If you have no knowledge of an industry but have an interest in exploring situations, extra steps are recommended. As mentioned, the easiest way to acquire knowledge of a new industry, and gain credibility for it, is to read trade publications. They will bring you up to date on personnel changes, new products, information on companies, and challenges as seen by industry leaders.
Another way to acquire knowledge is to talk with executives already in the field. In some cases you can go further by getting more formal input, attending trade shows and the like. The most radical approach is to take a lower level job in an industry in order to acquire knowledge.
During the last decade we’ve witnessed declines in many industries. However, don’t overlook opportunities in troubled industries. Executives who have worked for firms under pressure often find they can be valuable to distributors or consulting firms. Those who learned tough lessons in competitive battles can function as veterans in any industry.
As you begin to consider industry options, you’ll also need to decide whether you should take a narrow view. This is essential if there are a lot of growth companies in the industries to which you relate best.
However, if you are part of an industry that is suffering a decline, then you will want to adopt a broad view of your options. The more you understand the dynamics of a market, the more you can spot potential opportunities.

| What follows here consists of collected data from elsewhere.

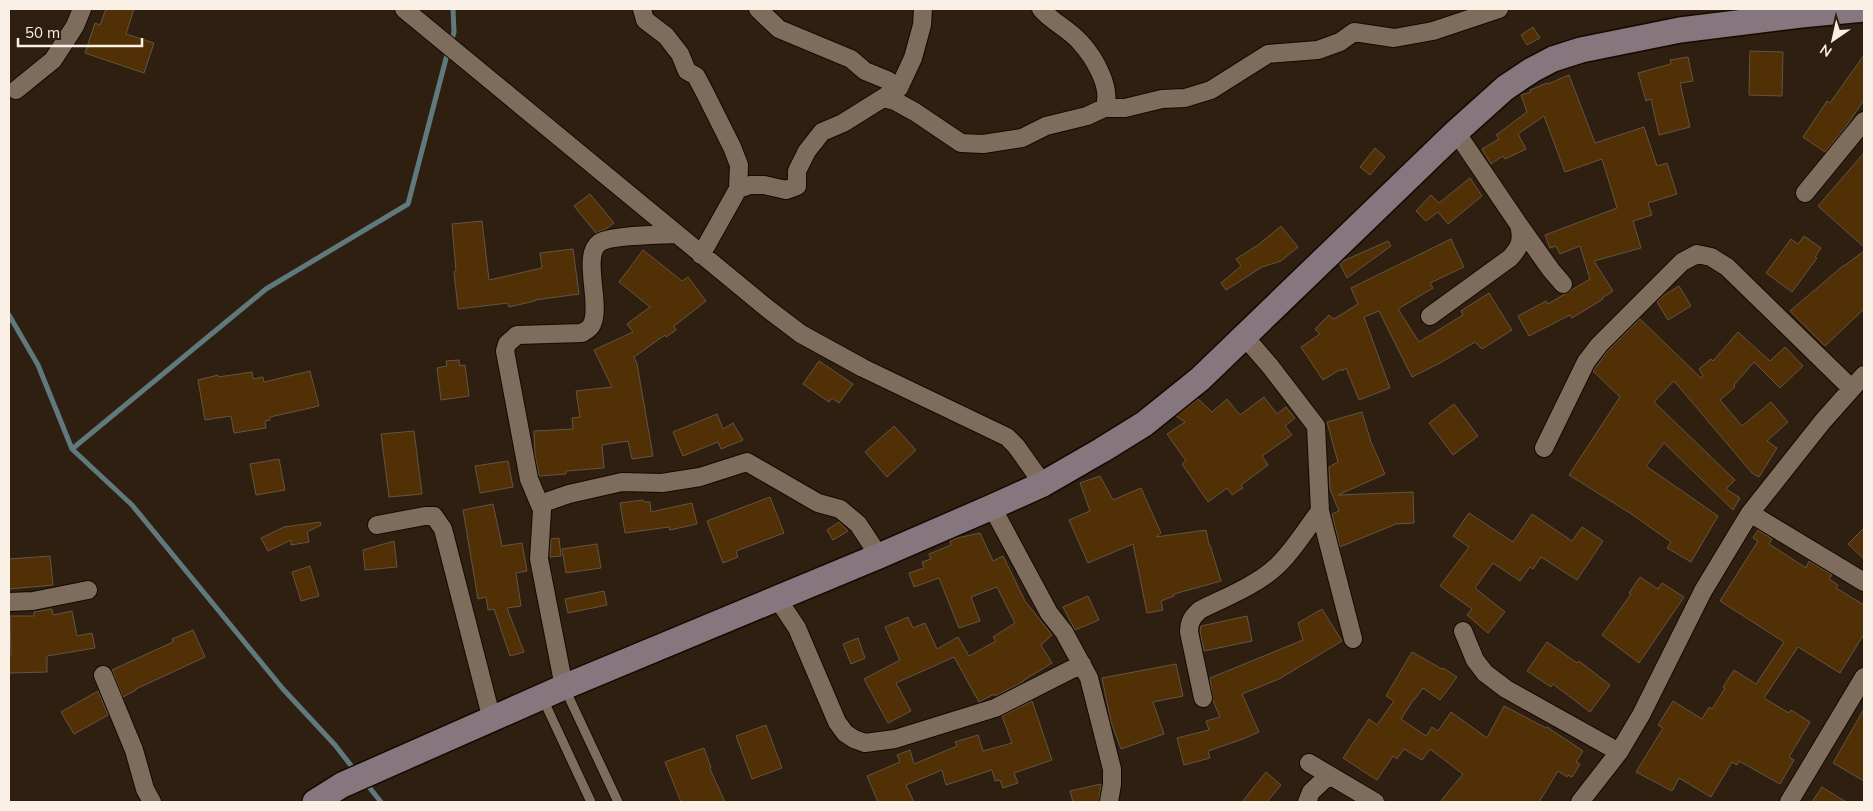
<svg xmlns="http://www.w3.org/2000/svg" width="1873" height="811" viewBox="0 0 1873 811" font-family="Mulish,sans-serif">
  <style>
    .lines { fill: none; stroke-linecap: round; stroke-linejoin: round }
    .stream { stroke: #60797c; stroke-width: 5 }
    .building { fill: #513006; stroke: #645444 }
    .lane-casing { stroke: #150900; stroke-width: 11 }
    .street-casing { stroke: #150900; stroke-width: 20 }
    .secondary-casing { stroke: #150900; stroke-width: 28 }
    .lane { stroke: #7e6d5c; stroke-width: 9 }
    .street { stroke: #7e6d5c; stroke-width: 18 }
    .secondary { stroke: #86767d; stroke-width: 25 }
  </style>
  <rect width="100%" height="100%" fill="#2e1f11"/>
  <g class="lines">
    <!-- stream -->
    <path class="stream" d="M451 43 454 32 453 9
      M9 315 38 365 72 449 132 505 283 689 335 745 356 772
      M72 449 266 289 408 204 448 51
      M365 782 381 802"/>
  </g>
  <!-- building -->
  <path class="building" d="M106 9H134L126 34 154 43 144 73 85 53 95 23 100 25Z
    M1533 27 1540 38 1527 45 1521 35Z
    M1750 51 1783 52 1782 96 1749 95Z
    M1864 55V100L1847 125 1825 152 1803 137 1827 101 1830 103Z
    M1688 57 1693 81 1680 83 1690 127 1659 135 1651 99 1646 101 1638 73 1671 64 1670 60Z
    M1569 75 1595 143 1644 127 1657 166 1667 163 1677 194 1648 203 1652 215 1633 221 1641 248 1594 261 1613 291 1602 298 1603 299 1572 318 1570 315 1529 336 1518 316 1546 301 1548 304 1590 279 1580 246 1560 254 1556 246 1550 248 1545 235 1617 208 1602 159 1565 172 1544 116 1518 134 1526 149 1505 159 1503 156 1491 164 1482 149 1499 139 1496 135 1527 112 1521 95 1531 92 1530 90 1547 83 1548 84Z
    M1375 148 1385 157 1370 175 1360 167Z
    M1864 153V247L1818 206Z
    M1470 178 1482 196 1448 224 1438 212 1426 221 1416 211 1431 195 1439 203Z
    M590 194 614 223 606 229 596 233 574 206Z
    M482 221 489 280 542 268 540 253 573 249 579 294 535 300V301L509 307 508 303 458 309 454 272 456 271 452 224Z
    M1281 226 1298 247 1281 261 1262 267 1226 290 1221 283 1241 266 1236 259 1258 245Z
    M1804 236 1821 248 1815 257 1817 258 1792 292 1766 273 1791 239 1798 244Z
    M1451 239 1464 267 1430 283 1433 288 1398 309 1419 342 1463 315 1461 311 1489 293 1512 330 1482 349 1475 342 1440 363 1412 377 1379 311 1364 317 1390 388 1359 400 1346 368 1342 371 1341 369 1323 380 1301 347 1320 334 1315 329 1329 315 1334 319 1358 304 1351 288Z
    M1388 241 1391 246 1347 278 1340 264 1343 261Z
    M643 250 682 281 688 277 706 301 674 326 676 330 666 337 665 335 634 357 637 364 653 456 632 459 628 441 602 445 604 468 566 471V474L539 476 535 454 534 431 573 429 572 418 580 417 576 391 612 387 594 350 633 332 627 324 650 307 619 282Z
    M1864 251V309L1825 346 1790 311 1844 265V266Z
    M1679 286 1691 306 1668 320 1657 302 1663 296Z
    M1640 319 1701 378 1703 376 1699 369 1711 359 1713 361 1738 332 1770 361 1785 347 1803 366 1780 388 1754 362 1734 385 1735 387 1720 400 1742 426 1771 402 1788 422 1767 441 1777 448 1759 477 1752 473 1674 381 1654 402 1735 480 1726 489 1740 498 1733 510 1664 443 1646 466 1718 516 1691 562 1667 548 1671 542 1633 515 1569 475 1620 397 1593 371 1607 352Z
    M459 360 460 366 465 365 469 396 441 400 437 368 447 366 446 361Z
    M819 361 853 384 839 403 832 398 829 402 803 384Z
    M310 371 319 406 270 417V420L265 421 266 428 234 433 231 416 205 420 198 380 218 375V377L252 372 253 379 263 377 264 382Z
    M1264 397 1277 414 1286 407 1295 418 1285 426 1292 435 1262 456 1268 465 1241 485 1243 488 1232 495 1227 488 1208 502 1182 464 1186 461 1167 434 1185 422 1176 416 1198 399 1212 412 1227 399 1240 415Z
    M1454 404 1478 436 1453 455 1429 423Z
    M1362 412 1371 442 1385 474 1338 495 1413 492 1414 523 1396 524 1340 547 1332 514 1339 511 1330 489 1329 467 1338 462 1327 422Z
    M717 414 723 429 733 423 743 440 721 449 718 442 683 456 673 432Z
    M894 426 916 450 887 477 865 452Z
    M414 431 422 494 389 497 381 434Z
    M279 459 285 490 256 495 250 464Z
    M508 461 513 487 480 493 475 466Z
    M1100 476 1113 500 1141 488 1161 533 1156 537 1206 530 1209 545H1210L1221 581 1174 594V596L1161 601 1163 610 1147 613 1133 544 1088 563 1069 520 1090 511 1080 483Z
    M770 497 784 533 736 551 738 557 723 563 707 521Z
    M643 500 644 502H650L651 512 692 503 697 524 670 530 669 527 625 533 620 503Z
    M493 504 502 546 522 543 527 571 516 573 521 606 507 608 524 652 510 656 494 609 488 610 486 597 478 599 463 510Z
    M1469 513 1513 542 1532 514 1572 541 1582 527 1603 541 1577 580 1541 557 1533 569 1530 567 1520 581 1493 563 1475 588 1505 612 1488 633 1467 615 1472 609 1440 586 1469 547 1453 536Z
    M320 522 321 525 307 532 309 542 291 545V540L268 551 261 538 284 527Z
    M839 522 848 531 833 540 827 530Z
    M1864 528V559L1848 544Z
    M1758 530 1772 539 1769 544 1806 568 1809 561 1832 575 1829 579 1838 585 1836 588 1864 605V634L1840 673 1798 647 1764 698 1789 713 1791 710 1810 722 1789 757 1794 760 1780 784 1739 761 1737 765 1732 762 1711 797 1679 778 1672 791 1636 772 1663 728 1658 725 1673 701 1702 719 1709 707 1712 709 1725 688 1723 687 1734 670 1756 684 1784 642 1720 601 1758 541 1753 538Z
    M980 533 993 561 1003 556 1025 601 1052 635 1041 645 1052 663 1024 680V681L995 696 994 694 979 702 954 657 896 683 911 711 888 723 864 679 900 660 885 627 908 617 913 628 925 623 937 649 958 637 969 656 996 641 993 637 1015 623 997 587 971 597 980 621 959 628 939 578 914 587 909 573 924 568 922 562 931 559 929 554 951 545 950 541 957 538Z
    M559 538 561 556 550 557 551 539Z
    M394 541 397 567 365 570 363 550Z
    M597 544 601 568 566 573 562 549Z
    M50 556 53 585 9 589V559Z
    M310 566 319 596 301 601 292 572Z
    M1640 577 1658 589 1662 583 1684 597 1639 663 1602 635 1631 594 1629 593Z
    M604 591 607 605 568 613 565 599Z
    M1088 596 1099 620 1075 630 1063 607Z
    M52 609 53 615 72 611 77 636 92 633 95 648 47 656V672L9 673V656H11L10 616H34V612Z
    M1322 609 1342 641 1279 679 1242 694 1259 732 1243 739 1208 751 1210 758 1184 765 1177 738 1209 730 1206 721 1220 717 1213 701 1210 678 1303 640 1298 623Z
    M1247 616 1252 641 1204 651 1200 631 1201 626Z
    M193 630 205 657 136 689V690L123 697 112 670 173 642 172 639Z
    M858 638 865 658 851 664 843 644Z
    M1547 642 1577 663 1579 661 1610 685 1590 712 1553 684 1551 687 1527 671Z
    M1412 652 1442 669 1443 668 1457 677 1440 700 1423 688 1415 699H1414L1401 719 1426 736 1432 727 1438 731 1451 712 1487 738 1504 706 1546 728 1547 727 1583 751 1576 762 1580 764 1572 777 1568 775 1567 777 1558 771 1539 802H1440L1463 774 1430 749 1422 760 1404 749 1397 759 1393 756 1377 780 1343 758 1369 719 1377 725 1394 701 1386 696Z
    M1176 664 1183 696 1153 702 1164 734 1121 749 1111 722 1102 678Z
    M98 691 108 715 74 734 61 712Z
    M1032 701 1052 760 1014 773 1018 783 1003 788 1000 780 995 781 992 770 946 785 942 770 906 785 914 802H878L867 776 900 762 897 755 910 750 914 764 957 746 955 742 978 735 983 751 1012 743 1002 716Z
    M1864 709V781L1833 763Z
    M766 725 782 768 752 779 736 736Z
    M704 748 711 768 710 769 725 802H681L665 762Z
    M1266 772 1281 785 1267 802H1242Z
    M1101 784 1099 802H1073L1070 791Z
    M1822 787 1846 802H1812Z"/>
  <g class="lines">
    <!-- lane casing -->
    <g class="lane-casing">
      <path id="lane" d="M565 689 618 802
        M542 697 591 802"/>
    </g>
    <!-- street casing -->
    <g class="street-casing">
      <path id="street" d="M404 9 768 309 801 334 863 368 1007 437 1016 446 1043 484
        M642 9 645 20 666 36 680 54 687 71 696 76 705 93 732 147 739 165 738 189
        M758 9 779 29 851 59 865 71 887 80 899 88
        M1041 9C1052 22 1069 29 1080 42 1094 57 1113 89 1104 108
        M16 90 53 60 75 26 82 9
        M883 98 895 101 915 112 961 143 983 144 1022 138 1046 126 1087 116 1104 108H1125L1162 99 1185 98 1211 90 1268 54 1318 50 1340 42 1354 32 1394 38 1433 31 1499 9
        M1805 193 1864 121
        M1519 225 1551 270 1563 284
        M701 255 738 189 750 185H764L786 190 797 186V171L807 151 822 132 843 123 899 88 913 58 922 25 923 9
        M1430 316 1510 258C1520 247 1523 240 1519 225L1456 132
        M1244 336 1270 366 1316 426 1320 511 1353 639
        M1544 448 1586 362 1599 345 1682 262 1697 254 1711 257 1727 267 1851 388
        M540 504 569 494 622 482 662 483 700 477 747 462 818 503 840 509 858 524 879 556
        M992 507 1049 613 1064 632 1089 678 1112 769V784L1109 802
        M1750 513 1864 582
        M377 525 425 516H434L443 529 492 720
        M777 598 797 628 837 722 845 733 854 739 865 743 895 739 995 708 1082 664
        M9 602 33 601 88 590
        M1463 631 1475 660 1485 673 1506 689 1619 752
        M103 675 134 750 145 789 152 802
        M564 687 539 559 542 510 529 479 505 351 507 344 517 335 582 333C585 331 589 329 591 326 603 308 581 256 599 243 609 235 660 235 675 234
        M1203 698 1189 632C1189 622 1192 617 1200 610 1224 598 1257 585 1277 566 1294 550 1306 529 1320 511
        M1309 763 1375 802
        M1307 802 1311 792 1329 775
        M1580 802 1619 752 1641 715 1703 591 1750 513 1823 421 1864 375
        M1789 802 1864 677"/>
    </g>
    <!-- secondary casing -->
    <g class="secondary-casing">
      <path id="secondary" d="M315 802 342 785 564 687 879 556 992 507 1043 484 1102 450 1144 424 1200 379 1456 132 1505 88 1532 70 1553 59 1581 50 1680 30 1801 15 1864 9"/>
    </g>
    <!-- lane -->
    <use href="#lane" class="lane"/>
    <!-- street -->
    <use href="#street" class="street"/>
    <!-- secondary -->
    <use href="#secondary" class="secondary"/>
  </g>
  <!-- border -->
  <rect width="1873" height="811" fill="none" stroke="#faf0e6" stroke-width="20"/>
  <!-- north arrow -->
  <g transform="translate(1833 40) rotate(214)" stroke="#2e1f11" stroke-width="4" paint-order="stroke">
  <path d="M0-4L9 19L0 12L-9 19Z" fill="#faf0e6"/>
  <text y="-8" font-size="14" font-weight="bold" text-anchor="middle" fill="#faf0e6">N</text>
  </g>
  <!-- scale -->
  <path d="M18 38v8h124v-8" fill="none" stroke="#faf0e6" stroke-width="2.5"/>
  <text x="25" y="38" font-size="15" fill="#faf0e6" stroke="#2e1f11" stroke-width="4" paint-order="stroke">50 m</text>
</svg>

Historically, executives tend to overrate the barriers and to underrate their own abilities to make contributions in new areas. It is, of course, up to you to take the initiative to learn something about new companies, new industries, and the problems and opportunities they face.
As you review potential industries of interest, remember that while glamorous high tech and service businesses receive 90% of the publicity today, many executives will find far more opportunities in industries that are considered low tech or non-glamorous by today’s standards.